• [Task directions]
Apart from the images, output the data below exactly.

===== Data extract

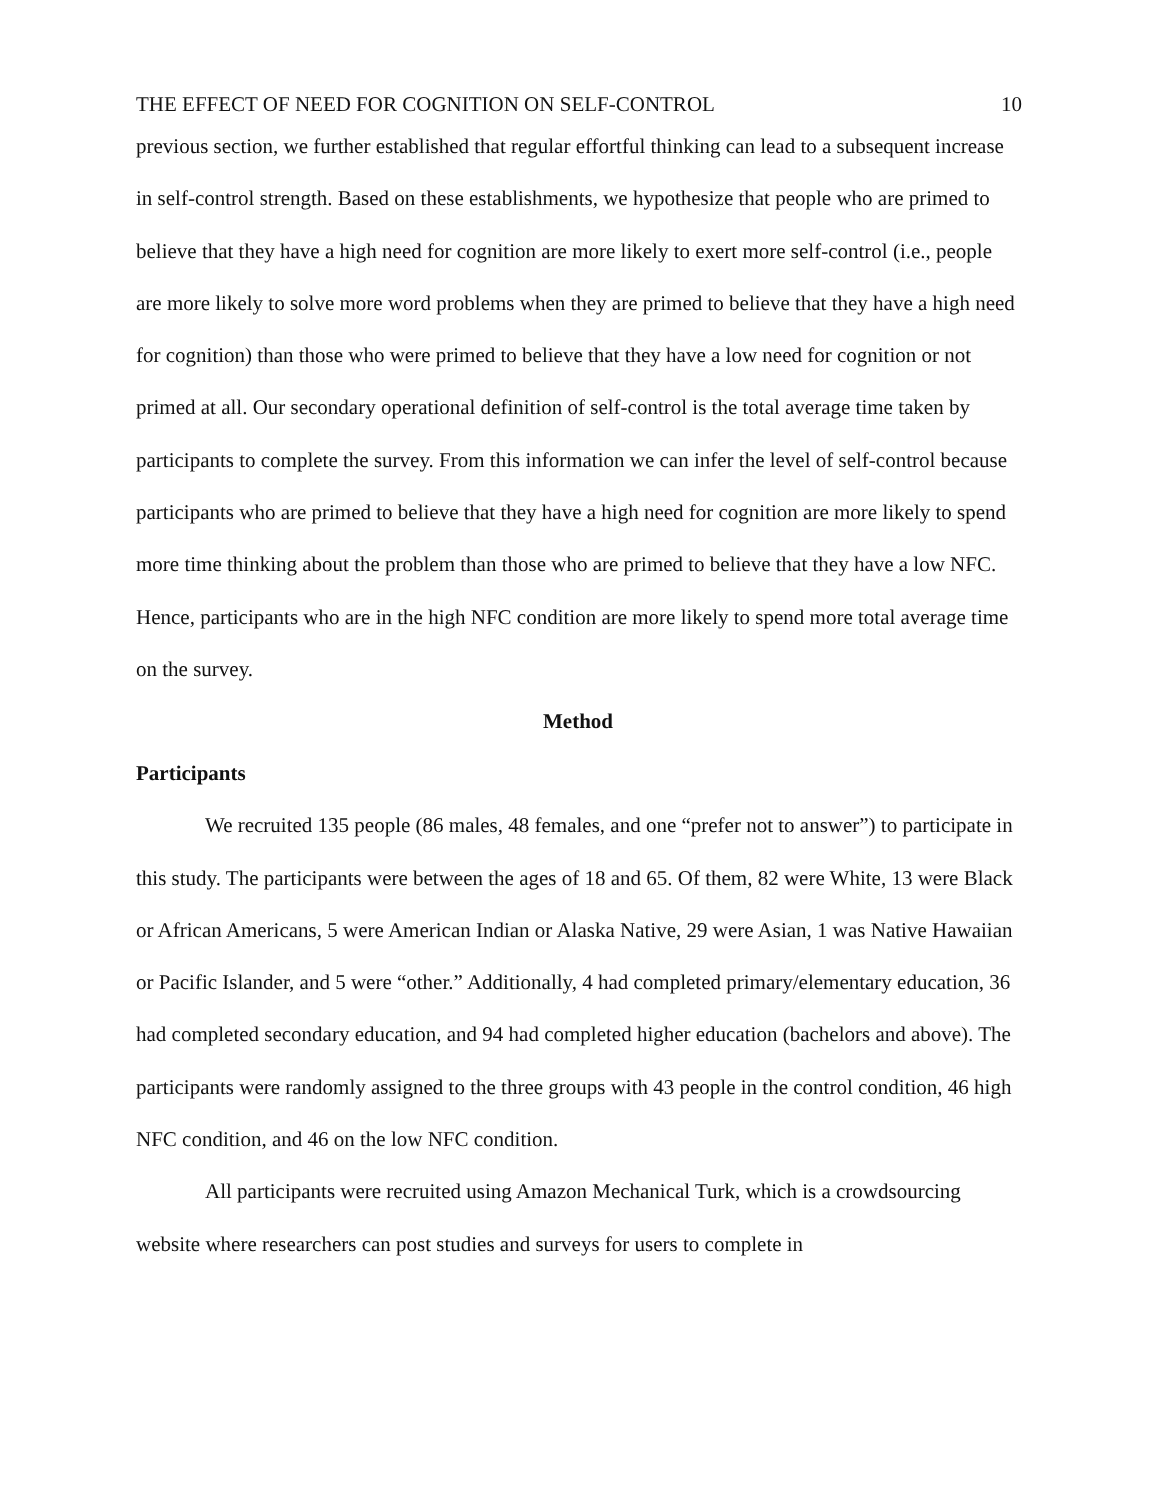THE EFFECT OF NEED FOR COGNITION ON SELF-CONTROL 10
previous section, we further established that regular effortful thinking can lead to a subsequent increase in self-control strength. Based on these establishments, we hypothesize that people who are primed to believe that they have a high need for cognition are more likely to exert more self-control (i.e., people are more likely to solve more word problems when they are primed to believe that they have a high need for cognition) than those who were primed to believe that they have a low need for cognition or not primed at all. Our secondary operational definition of self-control is the total average time taken by participants to complete the survey. From this information we can infer the level of self-control because participants who are primed to believe that they have a high need for cognition are more likely to spend more time thinking about the problem than those who are primed to believe that they have a low NFC. Hence, participants who are in the high NFC condition are more likely to spend more total average time on the survey.
Method
Participants
We recruited 135 people (86 males, 48 females, and one “prefer not to answer”) to participate in this study. The participants were between the ages of 18 and 65. Of them, 82 were White, 13 were Black or African Americans, 5 were American Indian or Alaska Native, 29 were Asian, 1 was Native Hawaiian or Pacific Islander, and 5 were “other.” Additionally, 4 had completed primary/elementary education, 36 had completed secondary education, and 94 had completed higher education (bachelors and above). The participants were randomly assigned to the three groups with 43 people in the control condition, 46 high NFC condition, and 46 on the low NFC condition.
All participants were recruited using Amazon Mechanical Turk, which is a crowdsourcing website where researchers can post studies and surveys for users to complete in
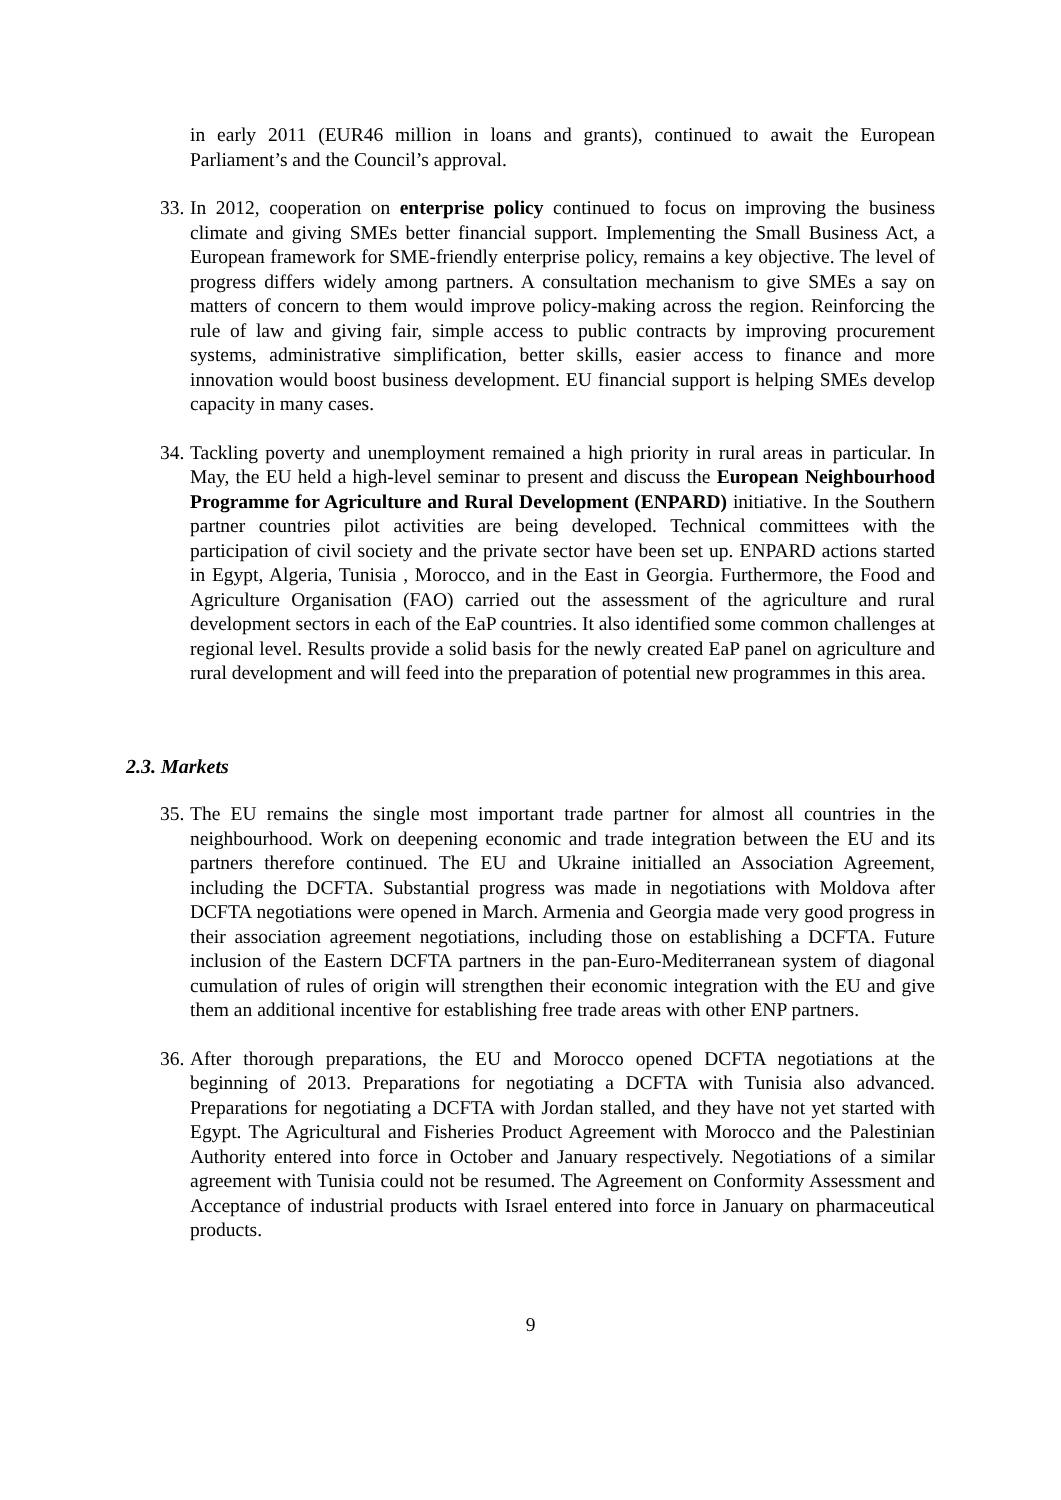in early 2011 (EUR46 million in loans and grants), continued to await the European Parliament’s and the Council’s approval.
33. In 2012, cooperation on enterprise policy continued to focus on improving the business climate and giving SMEs better financial support. Implementing the Small Business Act, a European framework for SME-friendly enterprise policy, remains a key objective. The level of progress differs widely among partners. A consultation mechanism to give SMEs a say on matters of concern to them would improve policy-making across the region. Reinforcing the rule of law and giving fair, simple access to public contracts by improving procurement systems, administrative simplification, better skills, easier access to finance and more innovation would boost business development. EU financial support is helping SMEs develop capacity in many cases.
34. Tackling poverty and unemployment remained a high priority in rural areas in particular. In May, the EU held a high-level seminar to present and discuss the European Neighbourhood Programme for Agriculture and Rural Development (ENPARD) initiative. In the Southern partner countries pilot activities are being developed. Technical committees with the participation of civil society and the private sector have been set up. ENPARD actions started in Egypt, Algeria, Tunisia , Morocco, and in the East in Georgia. Furthermore, the Food and Agriculture Organisation (FAO) carried out the assessment of the agriculture and rural development sectors in each of the EaP countries. It also identified some common challenges at regional level. Results provide a solid basis for the newly created EaP panel on agriculture and rural development and will feed into the preparation of potential new programmes in this area.
2.3. Markets
35. The EU remains the single most important trade partner for almost all countries in the neighbourhood. Work on deepening economic and trade integration between the EU and its partners therefore continued. The EU and Ukraine initialled an Association Agreement, including the DCFTA. Substantial progress was made in negotiations with Moldova after DCFTA negotiations were opened in March. Armenia and Georgia made very good progress in their association agreement negotiations, including those on establishing a DCFTA. Future inclusion of the Eastern DCFTA partners in the pan-Euro-Mediterranean system of diagonal cumulation of rules of origin will strengthen their economic integration with the EU and give them an additional incentive for establishing free trade areas with other ENP partners.
36. After thorough preparations, the EU and Morocco opened DCFTA negotiations at the beginning of 2013. Preparations for negotiating a DCFTA with Tunisia also advanced. Preparations for negotiating a DCFTA with Jordan stalled, and they have not yet started with Egypt. The Agricultural and Fisheries Product Agreement with Morocco and the Palestinian Authority entered into force in October and January respectively. Negotiations of a similar agreement with Tunisia could not be resumed. The Agreement on Conformity Assessment and Acceptance of industrial products with Israel entered into force in January on pharmaceutical products.
9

==========

• [Task result]
THE EFFECT OF NEED FOR COGNITION ON SELF-CONTROL 10
previous section, we further established that regular effortful thinking can lead to a subsequent increase in self-control strength. Based on these establishments, we hypothesize that people who are primed to believe that they have a high need for cognition are more likely to exert more self-control (i.e., people are more likely to solve more word problems when they are primed to believe that they have a high need for cognition) than those who were primed to believe that they have a low need for cognition or not primed at all. Our secondary operational definition of self-control is the total average time taken by participants to complete the survey. From this information we can infer the level of self-control because participants who are primed to believe that they have a high need for cognition are more likely to spend more time thinking about the problem than those who are primed to believe that they have a low NFC. Hence, participants who are in the high NFC condition are more likely to spend more total average time on the survey.
Method
Participants
We recruited 135 people (86 males, 48 females, and one “prefer not to answer”) to participate in this study. The participants were between the ages of 18 and 65. Of them, 82 were White, 13 were Black or African Americans, 5 were American Indian or Alaska Native, 29 were Asian, 1 was Native Hawaiian or Pacific Islander, and 5 were “other.” Additionally, 4 had completed primary/elementary education, 36 had completed secondary education, and 94 had completed higher education (bachelors and above). The participants were randomly assigned to the three groups with 43 people in the control condition, 46 high NFC condition, and 46 on the low NFC condition.
All participants were recruited using Amazon Mechanical Turk, which is a crowdsourcing website where researchers can post studies and surveys for users to complete in
in early 2011 (EUR46 million in loans and grants), continued to await the European Parliament’s and the Council’s approval.
33. In 2012, cooperation on enterprise policy continued to focus on improving the business climate and giving SMEs better financial support. Implementing the Small Business Act, a European framework for SME-friendly enterprise policy, remains a key objective. The level of progress differs widely among partners. A consultation mechanism to give SMEs a say on matters of concern to them would improve policy-making across the region. Reinforcing the rule of law and giving fair, simple access to public contracts by improving procurement systems, administrative simplification, better skills, easier access to finance and more innovation would boost business development. EU financial support is helping SMEs develop capacity in many cases.
34. Tackling poverty and unemployment remained a high priority in rural areas in particular. In May, the EU held a high-level seminar to present and discuss the European Neighbourhood Programme for Agriculture and Rural Development (ENPARD) initiative. In the Southern partner countries pilot activities are being developed. Technical committees with the participation of civil society and the private sector have been set up. ENPARD actions started in Egypt, Algeria, Tunisia , Morocco, and in the East in Georgia. Furthermore, the Food and Agriculture Organisation (FAO) carried out the assessment of the agriculture and rural development sectors in each of the EaP countries. It also identified some common challenges at regional level. Results provide a solid basis for the newly created EaP panel on agriculture and rural development and will feed into the preparation of potential new programmes in this area.
2.3. Markets
35. The EU remains the single most important trade partner for almost all countries in the neighbourhood. Work on deepening economic and trade integration between the EU and its partners therefore continued. The EU and Ukraine initialled an Association Agreement, including the DCFTA. Substantial progress was made in negotiations with Moldova after DCFTA negotiations were opened in March. Armenia and Georgia made very good progress in their association agreement negotiations, including those on establishing a DCFTA. Future inclusion of the Eastern DCFTA partners in the pan-Euro-Mediterranean system of diagonal cumulation of rules of origin will strengthen their economic integration with the EU and give them an additional incentive for establishing free trade areas with other ENP partners.
36. After thorough preparations, the EU and Morocco opened DCFTA negotiations at the beginning of 2013. Preparations for negotiating a DCFTA with Tunisia also advanced. Preparations for negotiating a DCFTA with Jordan stalled, and they have not yet started with Egypt. The Agricultural and Fisheries Product Agreement with Morocco and the Palestinian Authority entered into force in October and January respectively. Negotiations of a similar agreement with Tunisia could not be resumed. The Agreement on Conformity Assessment and Acceptance of industrial products with Israel entered into force in January on pharmaceutical products.
9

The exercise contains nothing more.